Polisi juga masih mencari keberadaan 16 warga negara Indonesia yang memisahkan diri dari rombongan turis saat berada di Turki. Mereka diduga akan bergabung dengan ISIS.
Indonesia telah mengirim tim investigasi gabungan dari Badan Nasional Penanggulangan Terorisme, Detasemen Khusus 88, dan Badan Intelijen Negara. Menurut Badrodin, pihaknya belum menerima laporan lebih lanjut terkait dengan investigasi tersebut.
Badrodin menuturkan akan menghukum pihak-pihak yang terlibat dalam tindakan makar berdasarkan Pasal 139 Kitab Undang-Undang Hukum Pidana. "Di antara pelaku makar, ada yang kami identifikasi sebagai kegiatan bersenjata. Nanti kami tindak dengan Undang-Undang Antiterorisme, termasuk Pasal 139 KUHP," ucapnya.
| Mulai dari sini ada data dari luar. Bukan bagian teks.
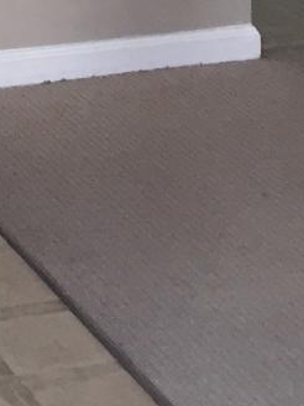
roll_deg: +1.2
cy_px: -584
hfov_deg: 8.2
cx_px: -189
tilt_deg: -0.2
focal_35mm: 177
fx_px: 2073
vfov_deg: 9.8
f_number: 2.2
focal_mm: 4.15
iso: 32
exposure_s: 1/30
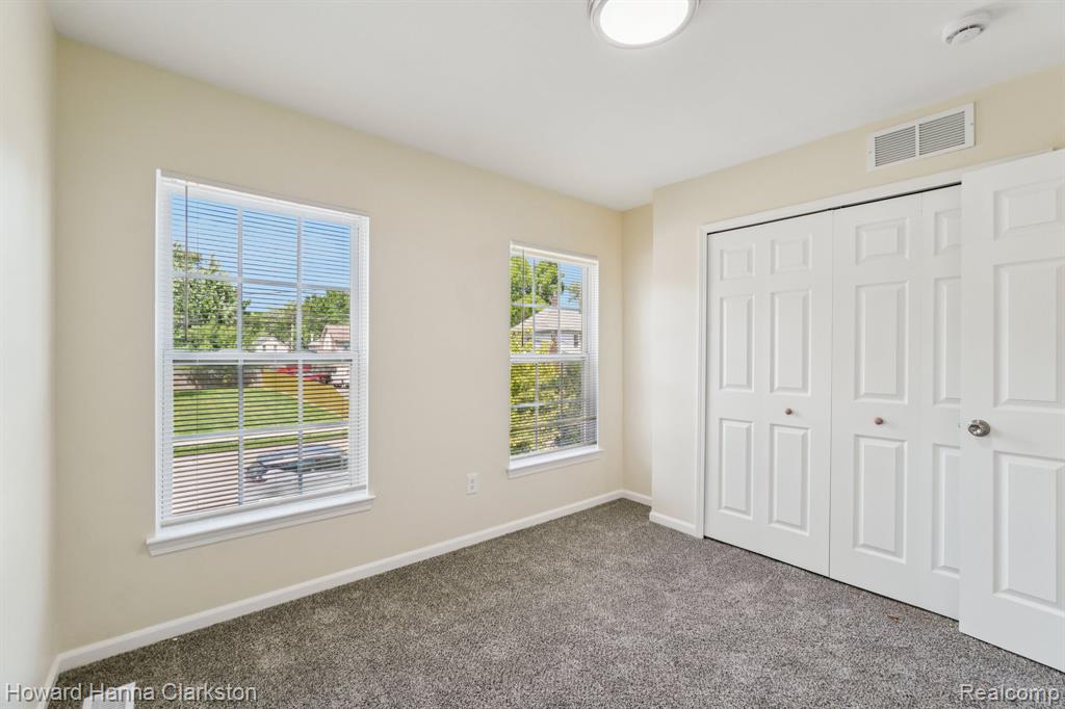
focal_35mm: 15
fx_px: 444
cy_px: 354
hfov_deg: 100.4
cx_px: 532
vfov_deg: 77.3
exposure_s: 1/30
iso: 125
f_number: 8
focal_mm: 10
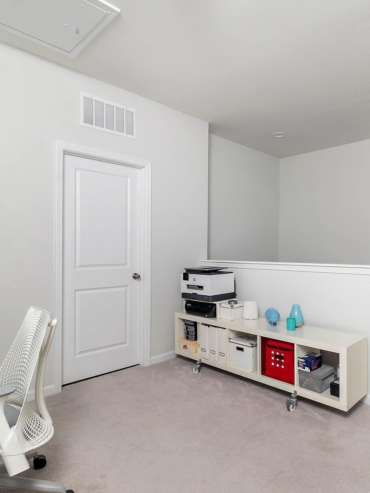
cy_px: 248
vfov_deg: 76.4
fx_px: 313
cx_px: 219
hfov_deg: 60.7
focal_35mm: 22
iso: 500
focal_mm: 10
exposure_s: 1/100
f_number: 7.1
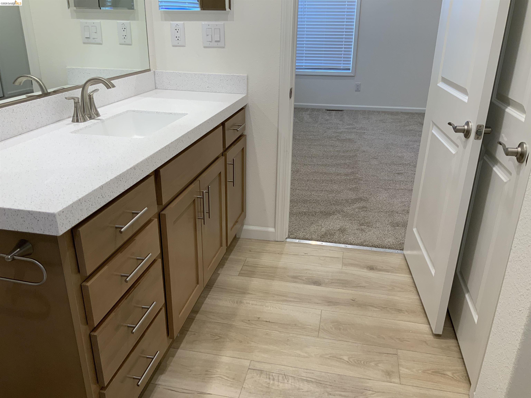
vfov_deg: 48.2
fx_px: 445
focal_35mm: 29
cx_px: 266
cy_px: 199
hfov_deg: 61.7
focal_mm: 3
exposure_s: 1/60
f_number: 1.8
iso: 40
Soal pencegahan, Badrodin akan bekerja sama dengan instansi lain dan tokoh agama untuk menangkal paham radikal seperti yang disebarkan ISIS. Dia membantah pihaknya kecolongan terkait dengan adanya gerakan WNI yang bergabung dengan ISIS.
"ISIS kan masuk sejak lama. Kantongnya bukan hanya di Poso, ada juga Jawa Tengah, Jawa Timur, dan Nusa Tenggara Barat," ucapnya.